- Yale Medicine Dermatology is pioneering new treatments for vitiligo and related autoimmune diseases such as alopecia areata and atopic dermatitis (eczema).
- Leading experts in dermatology, we are conducting research on the most difficult-to-treat skin disorders.
- We use the latest technology and research to treat patients with skin disorders—from the most common to the most rare.
If you’ve heard of fashion model Winnie Harlow, you may already be familiar with a skin condition that affects about 3 million people in the United States and about 70 million worldwide: vitiligo.
It happens when skin loses its pigment (coloring), causing white patches of skin that can sometimes cover the entire body. While Harlow has found stardom, that is not the reality for the vast majority of people with vitiligo.
“Many, if not most, people with vitiligo feel self-conscious,” says Brett King, MD, PhD, a Yale Medicine dermatologist and an associate professor of dermatology at Yale School of Medicine. “Feelings range from embarrassment to clinical depression.”

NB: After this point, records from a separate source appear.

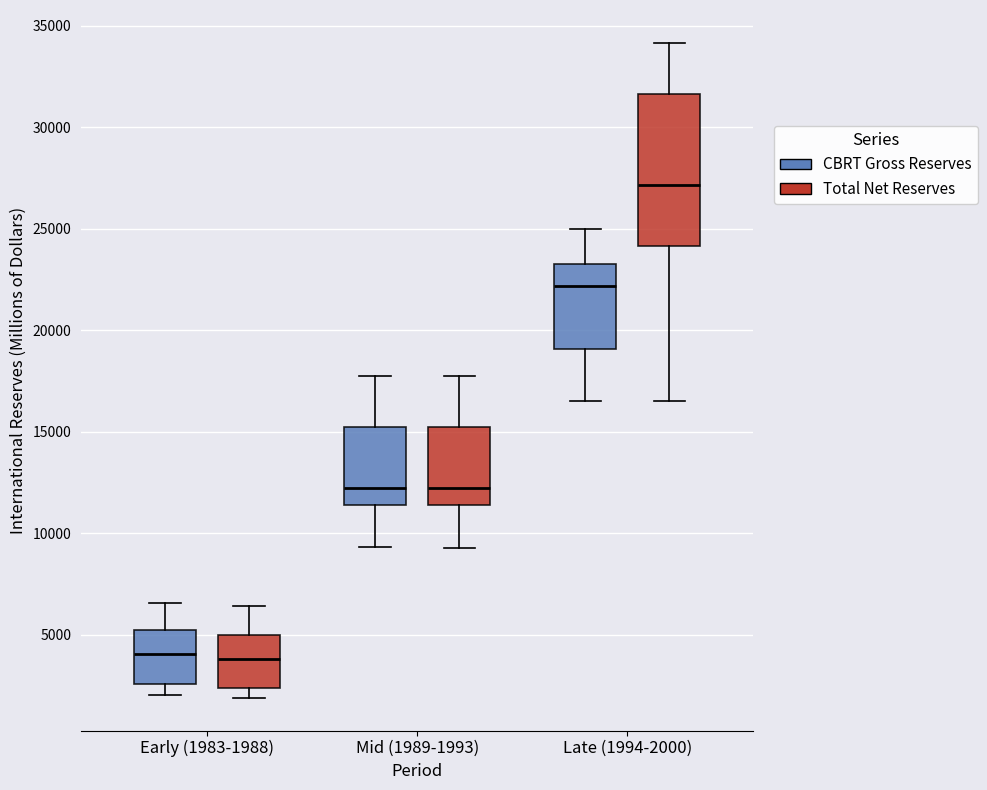

Reading left to right, read every box against the y-axis: the position of its median line, the range the box covers, and the ends of its whiskers. The values are not printed on the chart, so give them approximately, as read against the axis.

Early (1983-1988) (CBRT Gross Reserves): median 4000, box 2500 to 5000, whiskers 2000 to 6500
Early (1983-1988) (Total Net Reserves): median 4000, box 2500 to 5000, whiskers 2000 to 6500
Mid (1989-1993) (CBRT Gross Reserves): median 12500, box 11500 to 15500, whiskers 9500 to 18000
Mid (1989-1993) (Total Net Reserves): median 12500, box 11500 to 15500, whiskers 9500 to 18000
Late (1994-2000) (CBRT Gross Reserves): median 22000, box 19000 to 23500, whiskers 16500 to 25000
Late (1994-2000) (Total Net Reserves): median 27000, box 24000 to 31500, whiskers 16500 to 34000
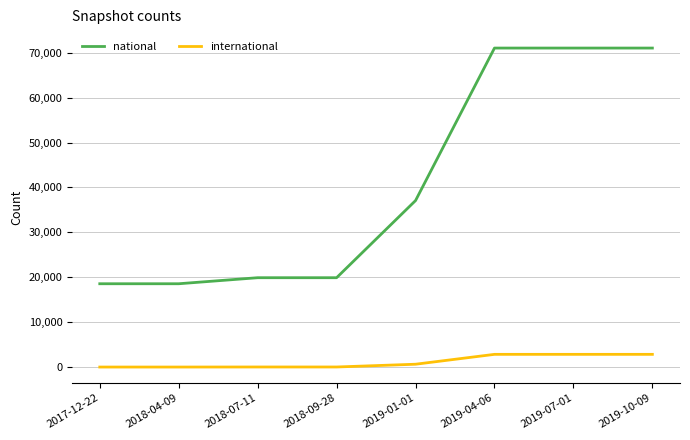

Is the value of international at 2018-07-11 greater than the value of national at 2019-07-01?

No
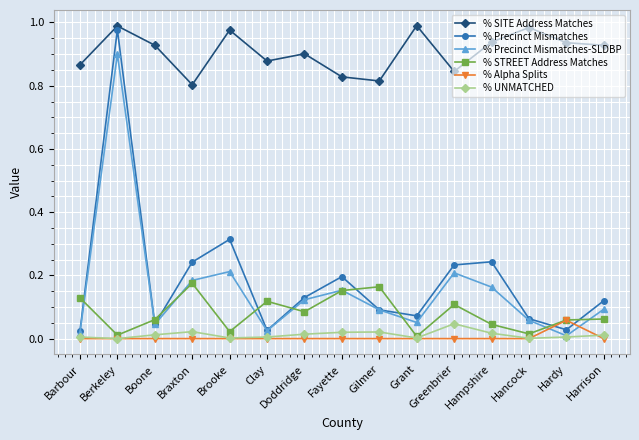

At which category does % Precinct Mismatches-SLDBP reach its first local peak?

Berkeley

“When vitiligo is very noticeable, patients often report that people will avoid touching them, even in day-to-day transactions such as when shaking hands or exchanging money at a restaurant,” says Dr. King.
Although there is no cure for vitiligo, there may be hope. At Yale Medicine Dermatology, Dr. King is performing research on the use of a new class of medicines for the treatment of the disorder.